ENTRIES SUPPLIED:
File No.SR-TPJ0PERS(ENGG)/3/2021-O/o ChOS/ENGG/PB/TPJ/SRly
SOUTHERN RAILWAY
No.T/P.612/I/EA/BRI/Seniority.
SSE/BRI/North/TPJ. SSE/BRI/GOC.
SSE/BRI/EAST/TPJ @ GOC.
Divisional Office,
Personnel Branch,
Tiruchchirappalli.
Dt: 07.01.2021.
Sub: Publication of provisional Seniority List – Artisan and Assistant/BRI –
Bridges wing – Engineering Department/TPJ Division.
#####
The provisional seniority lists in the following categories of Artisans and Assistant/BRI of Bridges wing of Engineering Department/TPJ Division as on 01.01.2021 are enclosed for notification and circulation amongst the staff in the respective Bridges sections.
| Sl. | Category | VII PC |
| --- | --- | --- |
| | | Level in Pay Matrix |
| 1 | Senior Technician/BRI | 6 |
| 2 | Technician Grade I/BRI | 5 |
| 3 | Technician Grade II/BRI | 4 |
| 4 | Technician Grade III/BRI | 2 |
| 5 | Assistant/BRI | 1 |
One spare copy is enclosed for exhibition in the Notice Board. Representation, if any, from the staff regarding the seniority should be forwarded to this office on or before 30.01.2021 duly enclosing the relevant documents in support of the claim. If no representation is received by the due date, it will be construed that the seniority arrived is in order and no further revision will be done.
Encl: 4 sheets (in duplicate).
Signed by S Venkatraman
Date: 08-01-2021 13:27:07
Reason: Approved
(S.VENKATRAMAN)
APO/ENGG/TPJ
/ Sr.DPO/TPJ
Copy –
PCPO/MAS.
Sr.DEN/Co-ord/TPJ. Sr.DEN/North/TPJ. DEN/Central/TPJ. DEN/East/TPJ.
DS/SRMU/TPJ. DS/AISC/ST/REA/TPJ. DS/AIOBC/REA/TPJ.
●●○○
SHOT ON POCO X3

REQUIRED WORK: Scan the material above for the string "Department". Return each line where it occurs.

REPLY:
Bridges wing – Engineering Department/TPJ Division.
The provisional seniority lists in the following categories of Artisans and Assistant/BRI of Bridges wing of Engineering Department/TPJ Division as on 01.01.2021 are enclosed for notification and circulation amongst the staff in the respective Bridges sections.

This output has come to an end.